I am implementing Algorithm W (the Hindley-Milner type system) in JavaScript:
The function which implements the above rules is typecheck
and it has the following signature:
typecheck :: (Context, Expr) -> Monotype
It is defined as follows:
function typecheck(context, expression) {
switch (expression.type) {
case "Var":
var name = expression.name;
var type = context[name];
return inst(type);
case "App":
var fun = typecheck(context, expression.fun);
var dom = typecheck(context, expression.arg);
var cod = new Variable;
unify(fun, abs(dom, cod));
return cod;
case "Abs":
var param = expression.param;
var env = Object.create(context);
var dom = env[param] = new Variable;
var cod = typecheck(env, expression.result);
return abs(dom, cod);
case "Let":
var assignments = expression.assignments;
var env = Object.create(context);
for (var name in assignments) {
var value = assignments[name];
var type = typecheck(context, value);
env[name] = gen(context, type);
}
return typecheck(env, expression.result);
}
}
A little bit about the data types:
A context is an object which maps identifiers to polytypes.

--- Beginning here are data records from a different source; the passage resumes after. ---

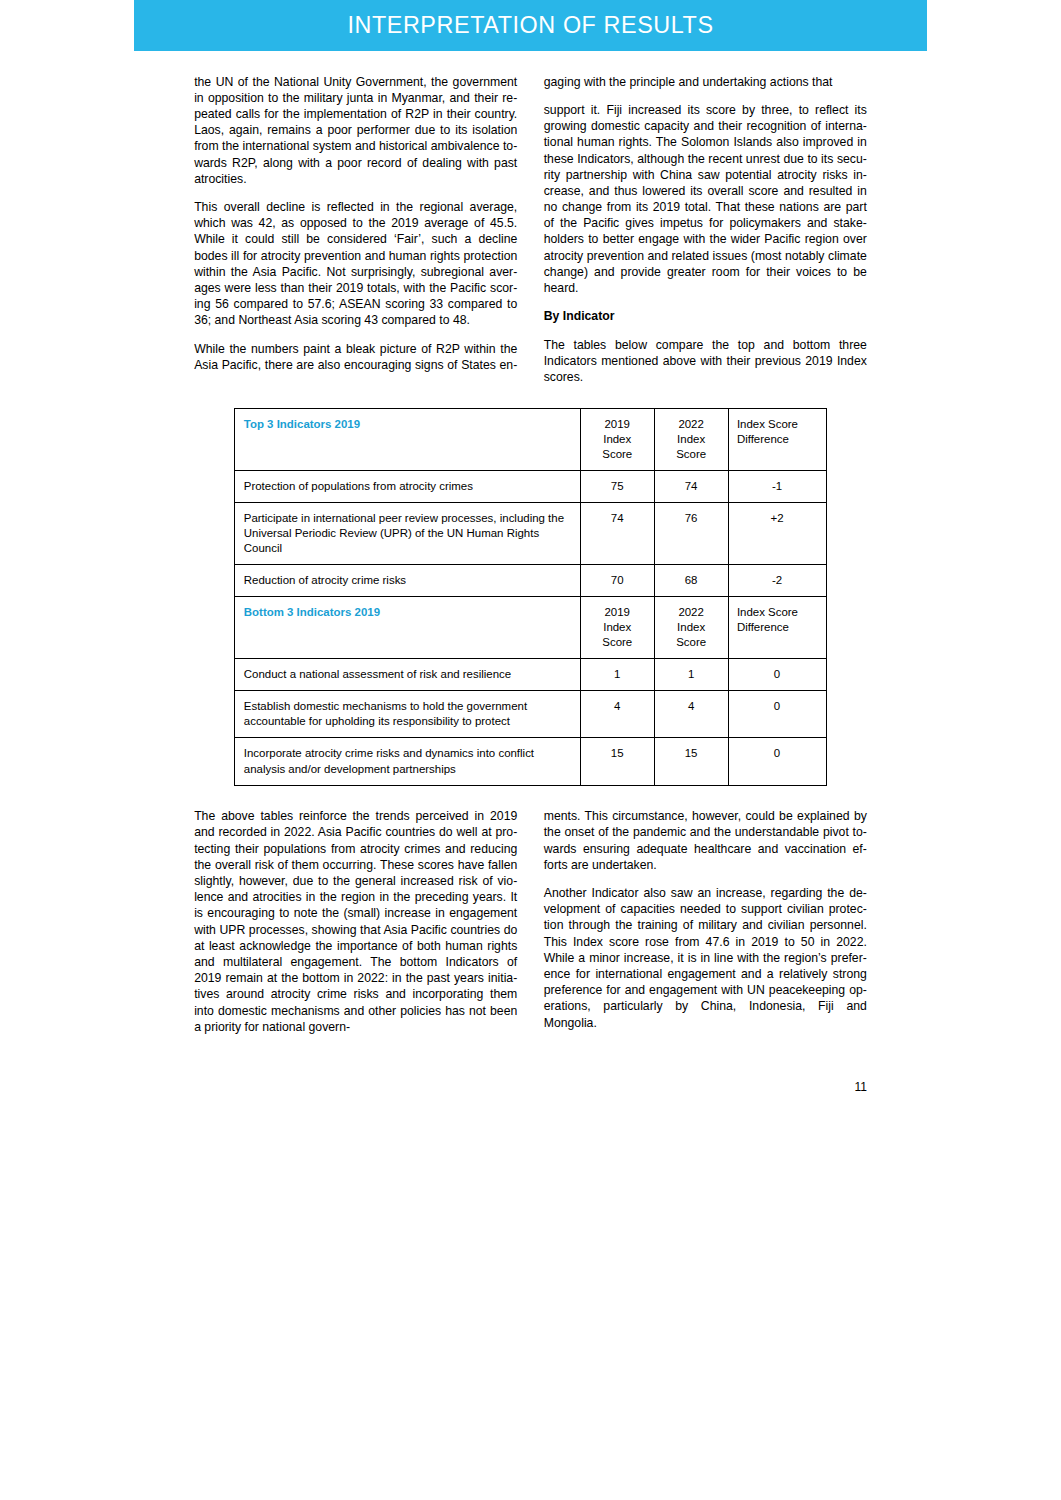INTERPRETATION OF RESULTS
the UN of the National Unity Government, the government in opposition to the military junta in Myanmar, and their repeated calls for the implementation of R2P in their country. Laos, again, remains a poor performer due to its isolation from the international system and historical ambivalence towards R2P, along with a poor record of dealing with past atrocities.
This overall decline is reflected in the regional average, which was 42, as opposed to the 2019 average of 45.5. While it could still be considered ‘Fair’, such a decline bodes ill for atrocity prevention and human rights protection within the Asia Pacific. Not surprisingly, subregional averages were less than their 2019 totals, with the Pacific scoring 56 compared to 57.6; ASEAN scoring 33 compared to 36; and Northeast Asia scoring 43 compared to 48.
While the numbers paint a bleak picture of R2P within the Asia Pacific, there are also encouraging signs of States engaging with the principle and undertaking actions that
support it. Fiji increased its score by three, to reflect its growing domestic capacity and their recognition of international human rights. The Solomon Islands also improved in these Indicators, although the recent unrest due to its security partnership with China saw potential atrocity risks increase, and thus lowered its overall score and resulted in no change from its 2019 total. That these nations are part of the Pacific gives impetus for policymakers and stakeholders to better engage with the wider Pacific region over atrocity prevention and related issues (most notably climate change) and provide greater room for their voices to be heard.
By Indicator
The tables below compare the top and bottom three Indicators mentioned above with their previous 2019 Index scores.
| Top 3 Indicators 2019 | 2019 Index Score | 2022 Index Score | Index Score Difference |
| Protection of populations from atrocity crimes | 75 | 74 | -1 |
| Participate in international peer review processes, including the Universal Periodic Review (UPR) of the UN Human Rights Council | 74 | 76 | +2 |
| Reduction of atrocity crime risks | 70 | 68 | -2 |
| Bottom 3 Indicators 2019 | 2019 Index Score | 2022 Index Score | Index Score Difference |
| Conduct a national assessment of risk and resilience | 1 | 1 | 0 |
| Establish domestic mechanisms to hold the government accountable for upholding its responsibility to protect | 4 | 4 | 0 |
| Incorporate atrocity crime risks and dynamics into conflict analysis and/or development partnerships | 15 | 15 | 0 |
The above tables reinforce the trends perceived in 2019 and recorded in 2022. Asia Pacific countries do well at protecting their populations from atrocity crimes and reducing the overall risk of them occurring. These scores have fallen slightly, however, due to the general increased risk of violence and atrocities in the region in the preceding years. It is encouraging to note the (small) increase in engagement with UPR processes, showing that Asia Pacific countries do at least acknowledge the importance of both human rights and multilateral engagement. The bottom Indicators of 2019 remain at the bottom in 2022: in the past years initiatives around atrocity crime risks and incorporating them into domestic mechanisms and other policies has not been a priority for national govern-
ments. This circumstance, however, could be explained by the onset of the pandemic and the understandable pivot towards ensuring adequate healthcare and vaccination efforts are undertaken.
Another Indicator also saw an increase, regarding the development of capacities needed to support civilian protection through the training of military and civilian personnel. This Index score rose from 47.6 in 2019 to 50 in 2022. While a minor increase, it is in line with the region’s preference for international engagement and a relatively strong preference for and engagement with UN peacekeeping operations, particularly by China, Indonesia, Fiji and Mongolia.
11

type Context = Map String Polytype
An expression is defined by the following algebraic data type:
data Expr = Var { name :: String } | App { fun :: Expr, arg :: Expr } | Abs { param :: String, result :: Expr } | Let { assignments :: Map String Expr, result :: Expr } | Rec { assignments :: Map String Expr, result :: Expr }
In addition, we have the following functions which are required by the algorithm but are not essential to the question:
inst :: Polytype -> Monotype
abs :: (Monotype, Monotype) -> Monotype
gen :: (Context, Monotype) -> Polytype
The inst
function specializes a polytype and the gen
function generalizes a monotype.
Anyway, I want to extend my typecheck
function to allow recursive definitions as well:
Where:
However, I am stuck with a chicken and egg problem. Context number one has the assumptions v_1 : τ_1, ..., v_n : τ_n
. Furthermore, it implies e_1 : τ_1, ..., e_n : τ_n
. Hence, you first need to create the context in order to find the types of e_1, ..., e_n
but in order to create the context you need to find the types of e_1, ..., e_n
.
How do you solve this problem? I was thinking of assigning new monotype variables to the identifiers v_1, ..., v_n
and then unifying each monotype variable with its respective type. This is the method that OCaml uses for its let rec
bindings. However, this method does not yield the most general type as is demonstrated by the following OCaml code:
$ ocaml
OCaml version 4.02.1
# let rec foo x = foo (bar true)
and bar x = x;;
val foo : bool -> 'a = <fun>
val bar : bool -> bool = <fun>
However, GHC does compute the most general type:
$ ghci
GHCi, version 7.10.1: http://www.haskell.org/ghc/ :? for help
Prelude> let foo x = foo (bar True); bar x = x
Prelude> :t foo
foo :: Bool -> t
Prelude> :t bar
bar :: t -> t
As you can see, OCaml infers the type val bar : bool -> bool
while GHC infers the type bar :: t -> t
. How does Haskell infer the most general type of the function bar
?
I understand from @augustss' answer that type inference for recursive polymorphic functions is undecidable. For example, Haskell cannot infer the type of the following size
function without additional type annotations:
data Nested a = Epsilon | Cons a (Nested [a])
size Epsilon = 0
size (Cons _ xs) = 1 + size xs
If we specify the type signature size :: Nested a -> Int
then Haskell accepts the program.
However, if we only allow a subset of algebraic data types, inductive types, then the data definition Nested
becomes invalid because it is not inductive; and if I am not mistaken then the type inference of inductive polymorphic functions is indeed decidable. If so, then what is the algorithm used to infer the type of polymorphic inductive functions?